One thing that has come out of Covid-19, the lockdown, and the huge increase in the numbers of people being forced to stay indoors and work from home is that we are beginning to see the value of the technology we possess.

This is most obvious in the way we use it as a means to link us to the outside world. Parents who once anxiously wondered whether their kids were spending too much time on their phones are now appreciative of how they allow them to engage with their friends. Families are able to see and talk to each other on video despite being stuck in houses miles away from each other.

It’s interesting to point out, however, that while the circumstances seem tailor-made for online shopping, with so many outlets shuttered for weeks, people are still going to supermarkets to stock up on essentials, possibly because of a need for some human interaction (however dispersed) or as another excuse to get out of the house beyond their one period of daily exercise.

Perhaps they have also been put off by the long lead times cited by many online delivery services in the early days of the lockdown or by the complications added to the delivery process by the virus and the precautions needed to be taken against it.

But despite the difficulties with orders, early concerns over the ability of the broadband networks to handle a predicted upsurge in traffic from the swollen ranks of those confined at home seem to have abated. Technology has, for the most part, not been found wanting. Life goes on, albeit in a truncated fashion.

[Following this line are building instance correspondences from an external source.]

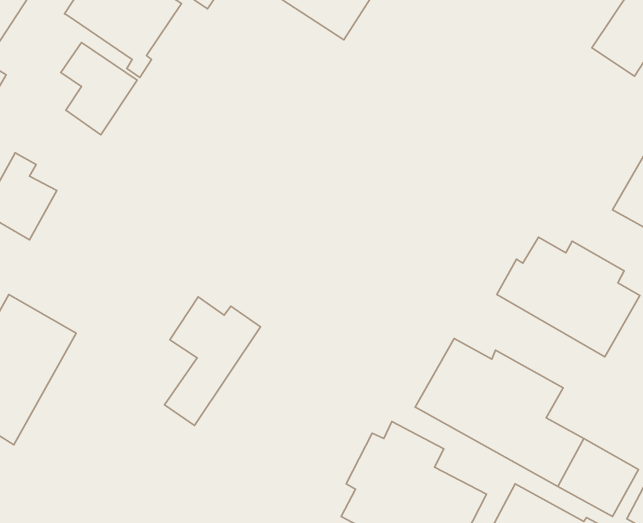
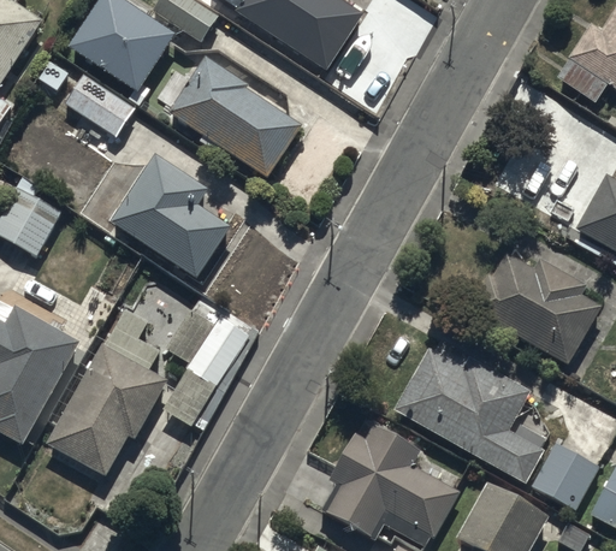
building: none -> [167,54,302,178]
building: none -> [111,153,232,279]
building: none -> [45,308,168,478]

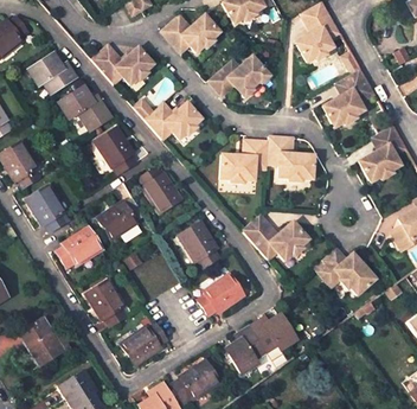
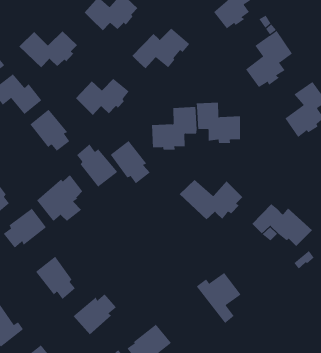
building: [179,222,219,268] -> [110,140,150,184]
building: [198,274,244,315] -> none
building: [225,326,265,373] -> none

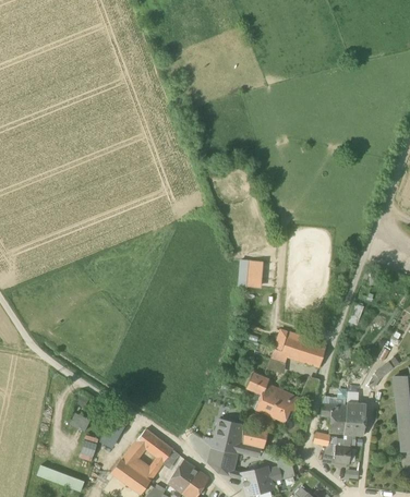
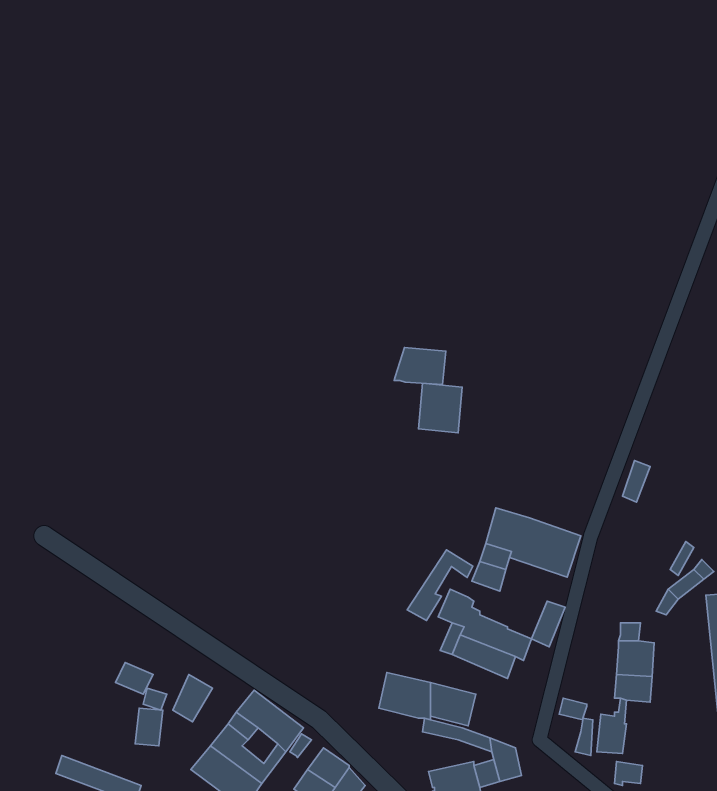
building: none -> [394,348,446,384]
building: none -> [407,550,473,620]
building: [322,404,347,434] -> none
building: [209,439,237,475] -> none

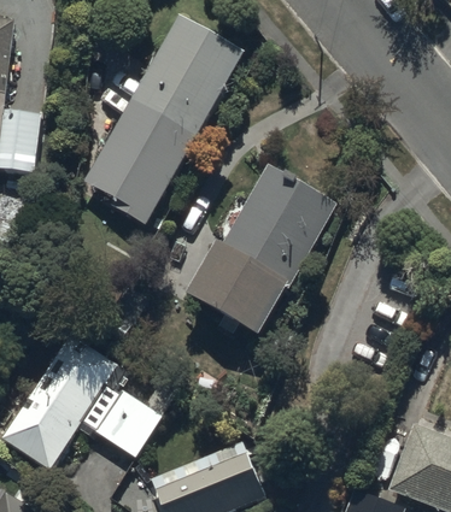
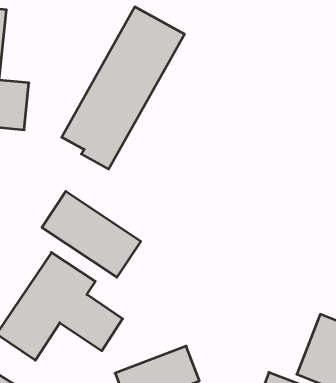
building: [186,165,333,337] -> none
building: none -> [42,191,141,277]

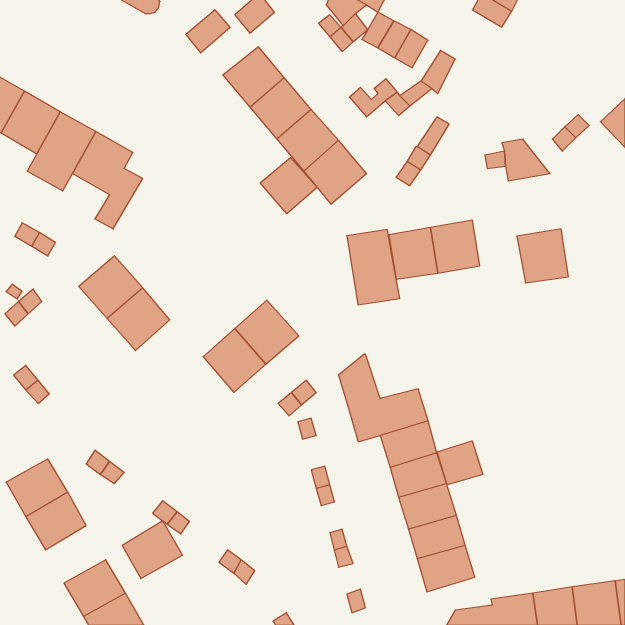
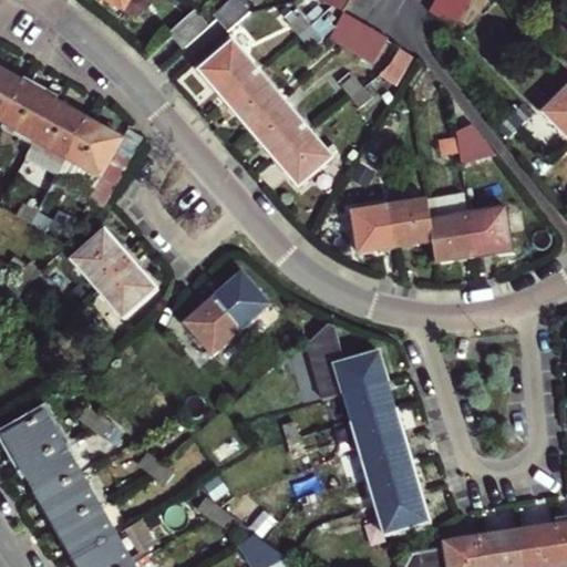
building: [260,158,317,214] -> none
building: [347,230,400,305] -> [425,193,473,260]
building: [437,441,483,485] -> none
building: [122,521,183,579] -> [41,473,95,525]

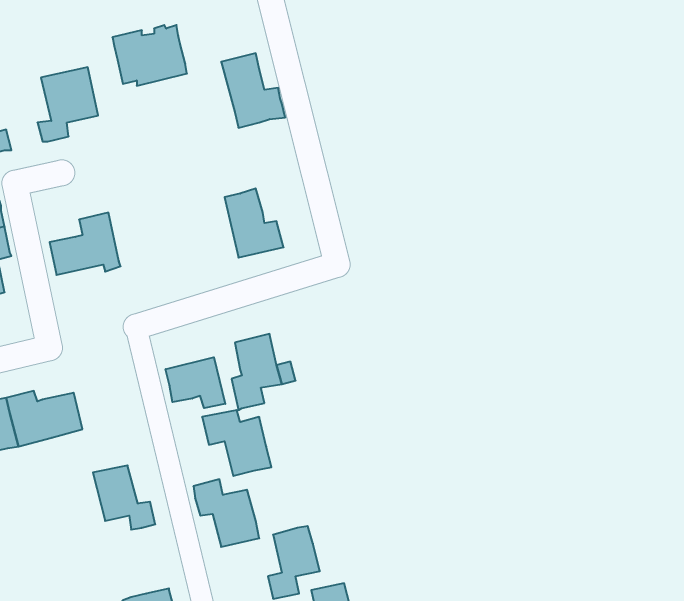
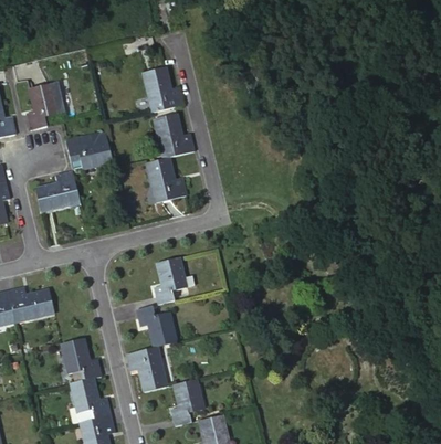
building: [112,25,187,86] -> [64,134,112,172]
building: none -> [156,119,195,158]
building: [166,357,225,408] -> none
building: none -> [71,376,111,417]

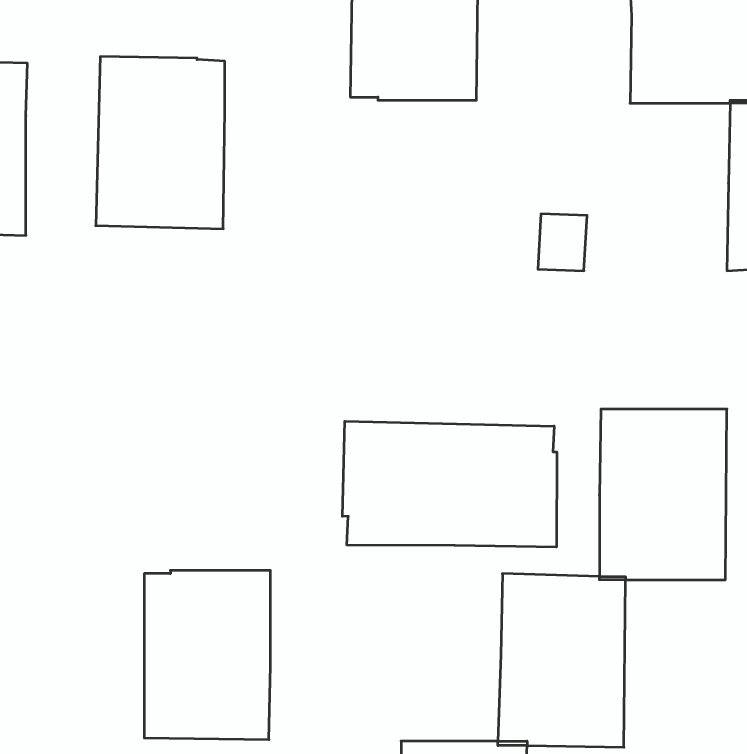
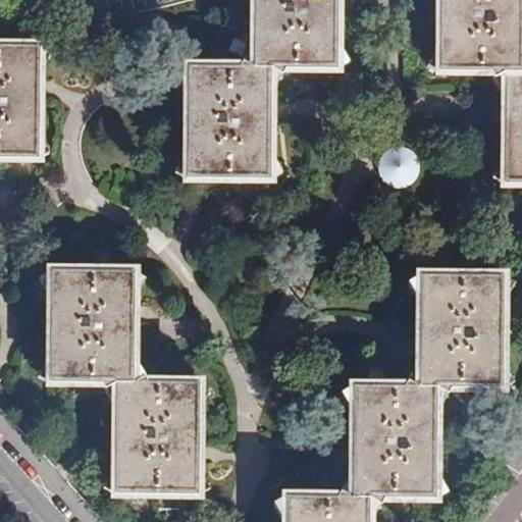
building: [96,57,225,229] -> [186,64,271,178]
building: none -> [51,267,135,381]
building: [342,421,557,547] -> none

But looking at the world around me through the TV screen, my smartphone or laptop, I can’t help wondering if the virus and its consequences are helping us to get a clearer view of just how much technology we really need.

So much of the marketing we lived through during normal times seemed designed to make organisations, businesses and people believe that they were suffering from not enough technology (NET). The implied message was that all they needed to make things better was to invest in this technology, that service or that phone – ad infinitum.

One thing very few customers were ever accused of was having excessive technology (ET) even though there were probably quite a few that did but, to be fair, they probably thought of it as “future-proofing”.

In the absence of any major IT disasters, failure or outages in this unprecedented period of disruption to our normal lives and patterns, I have to wonder if the blunt truth is that, despite all the urging to replace this and migrate to that, the vast majority of organisations, businesses and people have been blessed with good enough technology (GET) all along. After all, if a global pandemic isn’t a strong enough test for the capability of your technology, I’m not sure what is.

So far – touch screen – it seems to be doing a remarkably good job for very many of us. When this is over, we may see a resumption of the relentless cycle of upgrade/migrate, but it will be tempered by the economic situation which greets us when the lockdown has ended.

It might not be possible to restart the treadmill of consumption that has been temporarily suspended for the past few weeks or it may only work at a much slower speed. A lot of things that we assumed and accepted as orthodoxy could come under renewed scrutiny when this is over.

To quote Bob Dylan’s Oscar-winning song: “I used to care, but things have changed.”